Un bien beau discours, pourtant éloigné des faits et de la politique menée par le locataire de l’Élysée et son gouvernement. Une leçon d’hypocrisie.
Changer le système, pas le climat
La phrase sonne creux, tant elle a été entendue. Pourtant les mots sont justes.
Le capitalisme est, par essence, en opposition radicale avec la pensée écologique. Comment croire qu’un modèle basé sur la productivité et le profit pourrait intégrer dans sa réflexion une préoccupation sincère pour la planète ? Tout juste les capitalistes peuvent-ils imaginer gérer consciemment des ressources naturelles pour ne pas perdre la source de leur production.
Protéger la nature en cherchant à l’exploiter toujours plus rentablement est une équation insolvable. Le «capitalisme vert», brandi par les libéraux en quête de bonne conscience, n’est qu’un leurre, un concept artificiel comme le monde du marketing-roi sait nous les pondre régulièrement.
La seule voie sérieuse pour un modèle écologique est une modification réelle du système.
Bien sûr, les consommateurs peuvent jouer un rôle en préférant des productions respectueuses de l’environnement, en favorisant les circuits courts et en refusant de céder aux sirènes toujours plus ciblées de la surconsommation. Pas si simple cependant, surtout lorsque la réalité du coût de la vie rattrape certaines bonnes intentions…
La pensée dominante tente d’imposer aux citoyens une culpabilité malsaine, en faisant reposer la responsabilité du désastre environnemental sur leurs épaules. À l’heure d’un monde ouvert, où la mondialisation a démultiplié les transports et facilité les échanges commerciaux, cela n’a aucun sens. Le changement ne peut pas venir de la consommation. Il faut avant tout changer les méthodes de production, condition inévitable d’un monde plus respectueux de l’environnement. L’utilisation des ressources naturelles de façon excessive et abusive doit cesser. Il faut inscrire la règle verte dans la constitution, et la porter dans le débat européen et international, jusqu’à la faire accepter comme universelle : nous ne devons pas prendre à la nature plus qu’elle n’est capable de nous donner. Voilà l’idée simple qui pourrait donner la ligne à suivre pour une politique écologique honnête, dépassant enfin le discours pour passer aux actes.

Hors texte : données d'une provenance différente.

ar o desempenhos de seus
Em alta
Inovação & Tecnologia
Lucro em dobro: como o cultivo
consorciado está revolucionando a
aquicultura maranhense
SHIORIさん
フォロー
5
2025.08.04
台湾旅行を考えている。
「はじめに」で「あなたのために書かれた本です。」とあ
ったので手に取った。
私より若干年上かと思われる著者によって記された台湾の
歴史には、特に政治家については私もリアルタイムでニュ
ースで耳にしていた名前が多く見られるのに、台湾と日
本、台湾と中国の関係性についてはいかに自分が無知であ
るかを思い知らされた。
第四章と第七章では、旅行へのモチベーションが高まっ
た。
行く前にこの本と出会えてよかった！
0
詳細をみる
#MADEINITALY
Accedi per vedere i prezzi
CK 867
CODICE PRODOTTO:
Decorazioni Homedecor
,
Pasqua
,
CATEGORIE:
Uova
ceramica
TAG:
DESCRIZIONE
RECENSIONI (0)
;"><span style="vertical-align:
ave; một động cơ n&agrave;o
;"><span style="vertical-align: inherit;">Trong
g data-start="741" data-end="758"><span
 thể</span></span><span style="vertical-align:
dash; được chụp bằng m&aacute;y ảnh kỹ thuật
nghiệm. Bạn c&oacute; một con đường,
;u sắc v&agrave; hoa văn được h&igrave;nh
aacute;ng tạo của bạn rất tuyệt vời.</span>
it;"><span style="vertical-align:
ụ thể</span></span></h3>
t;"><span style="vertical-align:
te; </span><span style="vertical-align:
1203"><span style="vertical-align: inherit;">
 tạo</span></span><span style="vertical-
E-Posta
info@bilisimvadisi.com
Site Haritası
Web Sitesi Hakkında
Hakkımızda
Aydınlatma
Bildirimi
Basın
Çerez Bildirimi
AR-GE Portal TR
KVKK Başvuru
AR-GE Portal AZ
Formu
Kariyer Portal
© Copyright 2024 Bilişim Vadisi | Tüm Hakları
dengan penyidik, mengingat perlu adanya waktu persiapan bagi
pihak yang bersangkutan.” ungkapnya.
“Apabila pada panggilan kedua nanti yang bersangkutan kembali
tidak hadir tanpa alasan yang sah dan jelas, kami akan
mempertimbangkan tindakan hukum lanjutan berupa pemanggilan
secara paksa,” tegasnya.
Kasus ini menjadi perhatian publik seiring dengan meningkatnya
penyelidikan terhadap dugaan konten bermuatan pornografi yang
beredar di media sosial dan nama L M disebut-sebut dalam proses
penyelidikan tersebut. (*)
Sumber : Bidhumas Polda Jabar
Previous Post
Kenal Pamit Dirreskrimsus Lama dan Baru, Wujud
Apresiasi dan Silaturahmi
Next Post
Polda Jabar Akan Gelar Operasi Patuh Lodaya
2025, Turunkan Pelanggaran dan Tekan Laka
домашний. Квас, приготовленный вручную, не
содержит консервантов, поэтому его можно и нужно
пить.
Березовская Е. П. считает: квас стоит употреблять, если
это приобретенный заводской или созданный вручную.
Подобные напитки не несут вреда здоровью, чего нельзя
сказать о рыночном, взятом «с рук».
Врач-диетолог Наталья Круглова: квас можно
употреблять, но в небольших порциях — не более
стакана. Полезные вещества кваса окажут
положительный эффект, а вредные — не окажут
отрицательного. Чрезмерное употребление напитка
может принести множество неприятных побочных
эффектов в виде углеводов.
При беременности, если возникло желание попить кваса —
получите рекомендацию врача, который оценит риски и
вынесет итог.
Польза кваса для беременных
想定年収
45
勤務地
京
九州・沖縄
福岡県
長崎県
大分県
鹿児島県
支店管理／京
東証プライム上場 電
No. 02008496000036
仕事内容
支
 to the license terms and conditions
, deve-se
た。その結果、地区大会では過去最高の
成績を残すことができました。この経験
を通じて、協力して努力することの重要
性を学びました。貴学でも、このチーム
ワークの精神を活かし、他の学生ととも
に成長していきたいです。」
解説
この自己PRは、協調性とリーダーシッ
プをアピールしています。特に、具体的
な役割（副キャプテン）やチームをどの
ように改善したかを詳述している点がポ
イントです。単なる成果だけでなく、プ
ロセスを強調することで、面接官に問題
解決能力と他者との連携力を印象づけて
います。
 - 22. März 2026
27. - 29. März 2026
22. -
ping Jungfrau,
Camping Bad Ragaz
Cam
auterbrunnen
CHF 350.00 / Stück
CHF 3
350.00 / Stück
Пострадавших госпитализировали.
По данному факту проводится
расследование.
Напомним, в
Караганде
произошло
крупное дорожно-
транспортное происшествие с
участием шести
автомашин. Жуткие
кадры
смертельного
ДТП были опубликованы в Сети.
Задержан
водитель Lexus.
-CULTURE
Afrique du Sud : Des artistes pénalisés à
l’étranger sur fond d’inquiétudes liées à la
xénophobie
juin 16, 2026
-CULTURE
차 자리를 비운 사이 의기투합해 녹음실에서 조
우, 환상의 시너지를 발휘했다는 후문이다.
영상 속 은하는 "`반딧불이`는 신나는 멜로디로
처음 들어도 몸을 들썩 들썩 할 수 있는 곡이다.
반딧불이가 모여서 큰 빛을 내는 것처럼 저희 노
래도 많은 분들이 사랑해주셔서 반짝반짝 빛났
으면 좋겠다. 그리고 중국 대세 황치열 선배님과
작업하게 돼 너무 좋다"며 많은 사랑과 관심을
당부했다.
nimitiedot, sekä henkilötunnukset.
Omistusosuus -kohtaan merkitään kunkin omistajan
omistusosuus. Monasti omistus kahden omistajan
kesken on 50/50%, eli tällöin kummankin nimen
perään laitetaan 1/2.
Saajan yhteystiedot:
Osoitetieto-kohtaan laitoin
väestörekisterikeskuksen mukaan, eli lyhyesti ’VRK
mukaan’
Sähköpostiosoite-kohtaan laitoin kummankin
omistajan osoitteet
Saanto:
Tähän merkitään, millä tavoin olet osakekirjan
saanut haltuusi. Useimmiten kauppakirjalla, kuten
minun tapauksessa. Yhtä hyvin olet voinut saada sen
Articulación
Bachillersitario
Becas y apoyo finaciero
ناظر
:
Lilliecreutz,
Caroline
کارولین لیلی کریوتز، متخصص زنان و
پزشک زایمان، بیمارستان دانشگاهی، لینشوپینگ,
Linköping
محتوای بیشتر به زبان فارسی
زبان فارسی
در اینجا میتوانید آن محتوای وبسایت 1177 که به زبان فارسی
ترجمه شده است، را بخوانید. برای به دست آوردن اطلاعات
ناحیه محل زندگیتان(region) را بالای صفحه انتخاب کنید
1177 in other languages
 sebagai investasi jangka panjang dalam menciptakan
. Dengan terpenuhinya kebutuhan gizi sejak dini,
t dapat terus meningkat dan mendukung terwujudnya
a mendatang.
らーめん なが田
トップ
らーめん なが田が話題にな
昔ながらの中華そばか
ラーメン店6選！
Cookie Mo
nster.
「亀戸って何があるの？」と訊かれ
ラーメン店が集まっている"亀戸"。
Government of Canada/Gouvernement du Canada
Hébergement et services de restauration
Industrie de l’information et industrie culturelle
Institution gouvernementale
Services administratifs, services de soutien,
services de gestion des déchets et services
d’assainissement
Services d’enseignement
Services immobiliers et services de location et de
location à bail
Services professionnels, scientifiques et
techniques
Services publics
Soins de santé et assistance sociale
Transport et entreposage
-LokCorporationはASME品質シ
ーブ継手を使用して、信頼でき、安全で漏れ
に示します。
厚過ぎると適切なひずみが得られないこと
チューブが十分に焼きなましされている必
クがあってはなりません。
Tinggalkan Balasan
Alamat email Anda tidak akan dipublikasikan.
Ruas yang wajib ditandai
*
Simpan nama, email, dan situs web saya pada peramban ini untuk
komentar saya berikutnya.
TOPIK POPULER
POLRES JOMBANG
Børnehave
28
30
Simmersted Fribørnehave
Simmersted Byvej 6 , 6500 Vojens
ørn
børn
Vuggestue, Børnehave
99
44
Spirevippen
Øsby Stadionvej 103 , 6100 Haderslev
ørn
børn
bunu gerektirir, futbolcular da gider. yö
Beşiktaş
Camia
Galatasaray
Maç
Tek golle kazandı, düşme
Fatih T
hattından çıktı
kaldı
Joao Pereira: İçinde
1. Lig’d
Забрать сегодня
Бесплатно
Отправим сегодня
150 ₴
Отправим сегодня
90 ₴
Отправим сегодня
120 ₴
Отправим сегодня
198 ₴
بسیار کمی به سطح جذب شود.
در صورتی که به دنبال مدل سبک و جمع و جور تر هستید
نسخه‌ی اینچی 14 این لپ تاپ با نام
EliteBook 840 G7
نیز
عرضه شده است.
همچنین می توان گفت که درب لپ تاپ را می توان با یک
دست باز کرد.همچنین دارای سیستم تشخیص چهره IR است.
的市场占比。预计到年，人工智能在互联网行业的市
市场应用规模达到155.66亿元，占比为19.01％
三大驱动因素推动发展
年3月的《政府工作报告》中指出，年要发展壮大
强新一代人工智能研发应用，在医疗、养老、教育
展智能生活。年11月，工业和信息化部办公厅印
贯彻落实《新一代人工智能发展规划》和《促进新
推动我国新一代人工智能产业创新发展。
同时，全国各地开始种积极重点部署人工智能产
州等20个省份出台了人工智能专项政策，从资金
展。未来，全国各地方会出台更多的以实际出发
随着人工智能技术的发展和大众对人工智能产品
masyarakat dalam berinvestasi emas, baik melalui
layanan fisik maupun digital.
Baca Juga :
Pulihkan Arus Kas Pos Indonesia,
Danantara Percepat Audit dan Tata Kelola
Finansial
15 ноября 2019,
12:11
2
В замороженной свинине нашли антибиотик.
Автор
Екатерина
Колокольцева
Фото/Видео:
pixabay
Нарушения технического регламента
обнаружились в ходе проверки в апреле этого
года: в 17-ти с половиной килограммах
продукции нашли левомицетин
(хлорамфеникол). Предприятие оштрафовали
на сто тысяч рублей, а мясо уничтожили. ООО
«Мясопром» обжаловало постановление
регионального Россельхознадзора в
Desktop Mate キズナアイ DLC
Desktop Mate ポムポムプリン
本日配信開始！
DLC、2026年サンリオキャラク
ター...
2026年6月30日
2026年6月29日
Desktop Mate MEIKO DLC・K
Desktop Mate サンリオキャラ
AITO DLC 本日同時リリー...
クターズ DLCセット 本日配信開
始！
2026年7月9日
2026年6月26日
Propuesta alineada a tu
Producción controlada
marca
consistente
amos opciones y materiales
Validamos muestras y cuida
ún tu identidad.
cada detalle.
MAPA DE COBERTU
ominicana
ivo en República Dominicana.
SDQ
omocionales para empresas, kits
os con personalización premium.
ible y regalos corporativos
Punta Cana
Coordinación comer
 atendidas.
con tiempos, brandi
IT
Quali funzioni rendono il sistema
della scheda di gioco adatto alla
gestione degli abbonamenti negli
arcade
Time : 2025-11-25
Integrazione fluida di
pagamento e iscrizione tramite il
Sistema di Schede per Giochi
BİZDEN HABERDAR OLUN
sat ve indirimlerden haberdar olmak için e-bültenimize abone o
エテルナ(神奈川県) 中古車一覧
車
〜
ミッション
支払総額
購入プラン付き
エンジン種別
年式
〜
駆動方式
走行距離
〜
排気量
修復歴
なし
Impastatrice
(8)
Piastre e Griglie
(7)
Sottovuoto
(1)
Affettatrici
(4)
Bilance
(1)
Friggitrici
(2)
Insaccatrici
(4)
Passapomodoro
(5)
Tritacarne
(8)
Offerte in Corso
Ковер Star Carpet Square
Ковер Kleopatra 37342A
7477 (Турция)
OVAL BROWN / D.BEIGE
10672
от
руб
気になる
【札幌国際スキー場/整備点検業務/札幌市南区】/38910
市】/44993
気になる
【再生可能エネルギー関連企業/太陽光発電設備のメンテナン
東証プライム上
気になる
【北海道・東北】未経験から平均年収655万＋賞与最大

Le monde du libre-échange, des matières premières et des marchandises faisant plusieurs fois le tour de la planète pour répondre aux exigences de productivité et de rentabilité doit cesser. Des critères écologiques et environnementaux doivent être adoptés dans les différentes étapes de production, d’échange et de consommation, et des sanctions doivent être prises à l’encontre de ceux qui ne les respecteraient pas. C’est une question d’intérêt général, car la question écologique concerne chaque citoyen sur la planète.
Alors que l’Europe entre en déficit écologique un peu plus tôt chaque année, une observation s’impose : il faut changer le système, pas le climat.